On cherchera cependant en vain dans cet opus une quelconque évaluation du problème en termes de légalité, ou même de légitimité. Les articles de la Charte ne sont pas cités et, plus généralement, jamais on ne se demande s’il est légal et légitime que Formose représente l’ensemble de la Chine, avec droit de veto au demeurant. C’est donc, comme on l’a signalé d’emblée, une optique résolument réaliste qui prévaut, une optique qui se décline selon trois axes. A l’analyse, on verra en effet que c’est non seulement la légitimité de l’ONU dans son ensemble qui est constamment mise en cause, mais aussi celle des règles de la Charte, ainsi que de la manière dont ces règles sont mises en œuvres sur le terrain.
L’ONU ? Inutile, inefficace et corrompue
La citation mise en exergue de ce billet donne le ton : l’ONU est présentée comme une organisation inutile, inefficace, et corrompue. C’est ainsi que l’essentiel de la mission de Malko consistera à contrer les tentatives de corruption ainsi que les autres moyens par lesquels les ennemis de Formose tenteront —en vain, on l’a annoncé d’emblée— d’arriver à leurs fins. Outre cette pratique, sur laquelle on reviendra, de multiples illustrations de la mise en cause de la légitimité de l’ONU jalonnent l’œuvre, et on se contentera d’en donner ici quelques exemples.

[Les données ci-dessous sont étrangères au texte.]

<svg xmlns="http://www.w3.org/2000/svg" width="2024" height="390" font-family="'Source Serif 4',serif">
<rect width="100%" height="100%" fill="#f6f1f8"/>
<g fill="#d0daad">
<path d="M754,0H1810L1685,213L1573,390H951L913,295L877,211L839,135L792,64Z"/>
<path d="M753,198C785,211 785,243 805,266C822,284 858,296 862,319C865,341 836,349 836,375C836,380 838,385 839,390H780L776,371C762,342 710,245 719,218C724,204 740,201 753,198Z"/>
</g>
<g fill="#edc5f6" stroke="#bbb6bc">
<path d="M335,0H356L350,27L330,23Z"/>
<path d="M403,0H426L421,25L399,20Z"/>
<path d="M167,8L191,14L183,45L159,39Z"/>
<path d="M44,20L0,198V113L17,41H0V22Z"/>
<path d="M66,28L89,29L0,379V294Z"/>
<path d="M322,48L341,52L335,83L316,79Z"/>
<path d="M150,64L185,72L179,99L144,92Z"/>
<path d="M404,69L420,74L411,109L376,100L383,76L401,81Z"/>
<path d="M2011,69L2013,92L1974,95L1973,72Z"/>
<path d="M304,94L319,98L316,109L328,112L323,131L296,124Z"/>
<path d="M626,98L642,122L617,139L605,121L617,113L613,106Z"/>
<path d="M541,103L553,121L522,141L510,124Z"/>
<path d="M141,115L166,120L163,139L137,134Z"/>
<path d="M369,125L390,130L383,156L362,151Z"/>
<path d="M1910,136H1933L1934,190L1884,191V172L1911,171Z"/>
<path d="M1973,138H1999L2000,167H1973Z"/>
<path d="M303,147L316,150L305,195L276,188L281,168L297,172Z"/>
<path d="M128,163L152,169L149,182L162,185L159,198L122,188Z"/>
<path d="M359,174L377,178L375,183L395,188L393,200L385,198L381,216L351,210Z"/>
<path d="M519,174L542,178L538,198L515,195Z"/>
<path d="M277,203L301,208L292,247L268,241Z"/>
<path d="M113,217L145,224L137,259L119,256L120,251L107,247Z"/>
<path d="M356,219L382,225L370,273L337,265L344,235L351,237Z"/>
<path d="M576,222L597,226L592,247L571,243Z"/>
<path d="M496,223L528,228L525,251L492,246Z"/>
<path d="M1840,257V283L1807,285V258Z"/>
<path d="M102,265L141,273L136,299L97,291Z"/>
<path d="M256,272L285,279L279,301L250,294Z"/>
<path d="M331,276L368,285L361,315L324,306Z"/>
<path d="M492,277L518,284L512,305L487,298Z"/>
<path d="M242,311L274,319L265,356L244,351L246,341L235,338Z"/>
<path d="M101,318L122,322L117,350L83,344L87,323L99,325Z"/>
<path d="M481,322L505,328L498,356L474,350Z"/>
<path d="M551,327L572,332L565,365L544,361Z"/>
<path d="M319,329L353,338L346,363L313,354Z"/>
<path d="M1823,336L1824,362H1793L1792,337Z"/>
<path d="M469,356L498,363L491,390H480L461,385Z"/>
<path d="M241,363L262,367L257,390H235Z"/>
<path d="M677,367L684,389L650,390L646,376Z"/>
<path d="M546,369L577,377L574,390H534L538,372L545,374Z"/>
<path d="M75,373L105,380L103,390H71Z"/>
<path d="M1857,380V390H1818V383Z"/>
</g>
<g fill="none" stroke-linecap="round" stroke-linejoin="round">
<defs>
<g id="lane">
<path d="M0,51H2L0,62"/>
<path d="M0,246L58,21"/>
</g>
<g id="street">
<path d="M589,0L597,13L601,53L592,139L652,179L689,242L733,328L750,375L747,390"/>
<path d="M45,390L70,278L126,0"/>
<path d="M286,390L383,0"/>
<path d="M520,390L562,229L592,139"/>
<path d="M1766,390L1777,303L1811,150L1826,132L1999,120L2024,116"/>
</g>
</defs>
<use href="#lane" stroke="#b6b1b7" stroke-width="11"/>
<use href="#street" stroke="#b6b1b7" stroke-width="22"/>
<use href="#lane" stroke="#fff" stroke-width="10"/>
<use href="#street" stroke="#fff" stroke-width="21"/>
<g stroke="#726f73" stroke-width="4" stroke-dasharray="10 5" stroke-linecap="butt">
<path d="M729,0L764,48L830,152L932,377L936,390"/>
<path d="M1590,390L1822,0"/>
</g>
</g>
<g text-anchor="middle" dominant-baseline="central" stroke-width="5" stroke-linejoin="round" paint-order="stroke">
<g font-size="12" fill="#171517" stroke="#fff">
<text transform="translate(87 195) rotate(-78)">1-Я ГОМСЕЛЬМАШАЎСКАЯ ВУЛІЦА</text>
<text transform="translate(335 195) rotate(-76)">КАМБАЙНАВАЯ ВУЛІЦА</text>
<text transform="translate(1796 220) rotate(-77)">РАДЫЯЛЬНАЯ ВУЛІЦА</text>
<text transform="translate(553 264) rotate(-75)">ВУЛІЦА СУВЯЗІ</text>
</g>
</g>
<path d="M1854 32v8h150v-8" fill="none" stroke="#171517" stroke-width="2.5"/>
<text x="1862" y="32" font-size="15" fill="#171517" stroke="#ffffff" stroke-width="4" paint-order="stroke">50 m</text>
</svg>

Aux termes de multiples dispositions de la Charte, l’objectif principal de l’ONU est le maintien ou le rétablissement de la paix. Manifestement, Gérard de Villiers dresse un bilan peu complaisant de l’organisation à cet égard. Evoquant son Secrétaire général (qui était, à l’époque, le birman U Thant) qui s’inquiète de la multiplication d’incidents au sein même des locaux du siège principal (les tentatives d’assassinats succèdent aux combines les plus diverses), il remarque :
« Le diplomate se dit qu’il était temps de rentrer dans son pays. Jusqu’ici, s’il n’avait empêché aucune guerre, il était au moins arrivé à faire régner la paix dans les couloirs de l’ONU » (p. 224).

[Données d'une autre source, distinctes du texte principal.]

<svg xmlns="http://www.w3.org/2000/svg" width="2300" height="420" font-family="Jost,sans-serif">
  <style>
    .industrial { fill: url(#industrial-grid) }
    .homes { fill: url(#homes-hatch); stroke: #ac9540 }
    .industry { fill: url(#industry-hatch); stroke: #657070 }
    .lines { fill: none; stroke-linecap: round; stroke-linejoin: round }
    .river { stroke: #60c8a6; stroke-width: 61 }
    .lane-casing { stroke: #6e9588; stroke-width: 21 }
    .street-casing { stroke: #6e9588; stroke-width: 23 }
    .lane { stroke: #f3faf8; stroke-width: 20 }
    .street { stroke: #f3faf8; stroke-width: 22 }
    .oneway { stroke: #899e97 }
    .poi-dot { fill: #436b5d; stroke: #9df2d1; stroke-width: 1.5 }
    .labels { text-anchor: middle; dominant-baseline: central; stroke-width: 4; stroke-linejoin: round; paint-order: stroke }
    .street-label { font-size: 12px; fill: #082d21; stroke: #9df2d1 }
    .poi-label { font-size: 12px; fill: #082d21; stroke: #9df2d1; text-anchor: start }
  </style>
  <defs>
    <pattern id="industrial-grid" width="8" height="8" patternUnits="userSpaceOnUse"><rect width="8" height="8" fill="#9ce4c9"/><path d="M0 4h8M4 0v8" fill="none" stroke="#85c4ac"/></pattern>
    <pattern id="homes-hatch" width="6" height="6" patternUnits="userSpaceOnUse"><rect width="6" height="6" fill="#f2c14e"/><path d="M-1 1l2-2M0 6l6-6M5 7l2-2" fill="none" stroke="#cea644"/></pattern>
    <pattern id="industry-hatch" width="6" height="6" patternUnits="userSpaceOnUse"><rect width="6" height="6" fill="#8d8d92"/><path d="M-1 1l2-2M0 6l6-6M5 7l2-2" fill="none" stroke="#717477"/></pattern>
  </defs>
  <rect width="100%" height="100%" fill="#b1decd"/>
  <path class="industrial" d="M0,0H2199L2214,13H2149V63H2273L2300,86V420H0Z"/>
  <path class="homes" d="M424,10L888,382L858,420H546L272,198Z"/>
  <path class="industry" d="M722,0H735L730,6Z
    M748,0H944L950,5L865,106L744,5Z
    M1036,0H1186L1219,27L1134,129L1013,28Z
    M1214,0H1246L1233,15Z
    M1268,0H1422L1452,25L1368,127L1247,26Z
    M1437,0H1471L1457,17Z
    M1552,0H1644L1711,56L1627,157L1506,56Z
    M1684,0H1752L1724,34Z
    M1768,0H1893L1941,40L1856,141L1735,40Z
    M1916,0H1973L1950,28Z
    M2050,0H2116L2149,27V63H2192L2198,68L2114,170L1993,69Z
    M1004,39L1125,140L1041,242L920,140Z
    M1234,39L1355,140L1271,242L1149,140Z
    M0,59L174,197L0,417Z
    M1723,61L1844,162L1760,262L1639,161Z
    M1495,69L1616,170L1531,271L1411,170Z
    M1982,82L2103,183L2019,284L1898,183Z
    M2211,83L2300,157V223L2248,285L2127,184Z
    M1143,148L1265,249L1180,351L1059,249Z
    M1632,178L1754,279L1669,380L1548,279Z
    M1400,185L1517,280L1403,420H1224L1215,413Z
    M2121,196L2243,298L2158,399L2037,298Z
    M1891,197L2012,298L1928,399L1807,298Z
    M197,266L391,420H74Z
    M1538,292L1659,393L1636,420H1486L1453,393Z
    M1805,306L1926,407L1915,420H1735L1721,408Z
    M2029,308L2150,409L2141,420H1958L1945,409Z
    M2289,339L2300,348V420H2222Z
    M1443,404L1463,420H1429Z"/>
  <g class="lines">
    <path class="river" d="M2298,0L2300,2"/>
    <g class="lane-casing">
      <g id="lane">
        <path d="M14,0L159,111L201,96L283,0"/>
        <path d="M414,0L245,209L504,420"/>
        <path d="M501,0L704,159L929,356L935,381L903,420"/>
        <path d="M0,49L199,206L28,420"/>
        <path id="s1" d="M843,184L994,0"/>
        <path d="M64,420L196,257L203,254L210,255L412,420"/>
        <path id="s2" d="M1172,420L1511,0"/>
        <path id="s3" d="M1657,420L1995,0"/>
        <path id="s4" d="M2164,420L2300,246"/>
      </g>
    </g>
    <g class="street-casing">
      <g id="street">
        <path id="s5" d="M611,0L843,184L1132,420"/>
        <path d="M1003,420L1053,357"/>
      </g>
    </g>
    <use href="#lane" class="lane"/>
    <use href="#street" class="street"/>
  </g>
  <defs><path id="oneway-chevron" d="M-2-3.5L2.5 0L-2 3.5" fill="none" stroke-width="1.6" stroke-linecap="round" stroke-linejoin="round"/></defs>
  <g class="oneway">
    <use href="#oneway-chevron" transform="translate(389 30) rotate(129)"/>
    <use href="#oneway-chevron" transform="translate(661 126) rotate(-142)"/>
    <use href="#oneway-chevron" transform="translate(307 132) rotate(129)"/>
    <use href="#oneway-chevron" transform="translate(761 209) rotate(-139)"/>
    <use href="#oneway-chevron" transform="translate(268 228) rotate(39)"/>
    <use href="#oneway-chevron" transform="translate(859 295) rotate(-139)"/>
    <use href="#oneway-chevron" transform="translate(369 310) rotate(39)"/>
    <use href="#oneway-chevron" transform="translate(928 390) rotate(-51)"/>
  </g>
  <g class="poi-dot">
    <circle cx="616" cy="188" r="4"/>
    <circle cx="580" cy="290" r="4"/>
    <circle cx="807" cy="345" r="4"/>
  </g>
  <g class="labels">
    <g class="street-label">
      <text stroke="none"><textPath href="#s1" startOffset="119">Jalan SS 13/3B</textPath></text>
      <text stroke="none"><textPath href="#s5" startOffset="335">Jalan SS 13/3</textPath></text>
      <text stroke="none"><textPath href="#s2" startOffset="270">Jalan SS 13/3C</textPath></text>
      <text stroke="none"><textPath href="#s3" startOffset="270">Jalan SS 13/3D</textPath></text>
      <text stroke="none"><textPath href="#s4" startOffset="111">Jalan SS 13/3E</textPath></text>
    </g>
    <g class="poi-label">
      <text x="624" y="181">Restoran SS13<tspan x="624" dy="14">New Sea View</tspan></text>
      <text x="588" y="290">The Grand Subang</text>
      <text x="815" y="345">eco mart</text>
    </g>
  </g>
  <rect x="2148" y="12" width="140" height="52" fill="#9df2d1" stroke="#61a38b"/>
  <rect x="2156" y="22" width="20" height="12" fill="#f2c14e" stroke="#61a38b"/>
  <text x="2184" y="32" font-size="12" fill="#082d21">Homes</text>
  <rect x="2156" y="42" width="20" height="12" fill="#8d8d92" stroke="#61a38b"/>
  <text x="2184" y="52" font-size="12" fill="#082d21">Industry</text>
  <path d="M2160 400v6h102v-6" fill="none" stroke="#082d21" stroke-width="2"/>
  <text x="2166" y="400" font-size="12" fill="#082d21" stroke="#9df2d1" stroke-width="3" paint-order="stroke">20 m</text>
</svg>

L’ONU ne sert manifestement pas à grand chose, et certainement pas à éviter les conflits qui, à l’époque, ne manquent pas (guerre du Vietnam, printemps de Prague, guerre de six jours, crise du Pakistan oriental, …). Il s’agirait plutôt d’un forum au sein duquel les véritables sujets sont évités au profit d’autres questions, disons … moins cruciales :
« Malko avait échappé au bout d’une heure à une interminable dissertation sur les dégâts des sauterelles en Mauritanie pour tomber dans les bras d’un délégué marocain qui lui avait administré un cours d’arabe littéraire » (p. 27).
On est donc dans le royaume de la rhétorique, et même d’une logorrhée creuse, prévisible et totalement inutile.
« Son regard repartit de l’autre côté de l’avenue. En cette minute précise, les délégués participant à l’Assemblée générale prenaient un repos bien mérité après avoir avalé la diatribe de l’Albanie sur la Chine communiste. Le Guatemala se préparait à répondre vertement avec un discours de quarante-cinq minutes entièrement élaboré au State Department » (pp. 71-72).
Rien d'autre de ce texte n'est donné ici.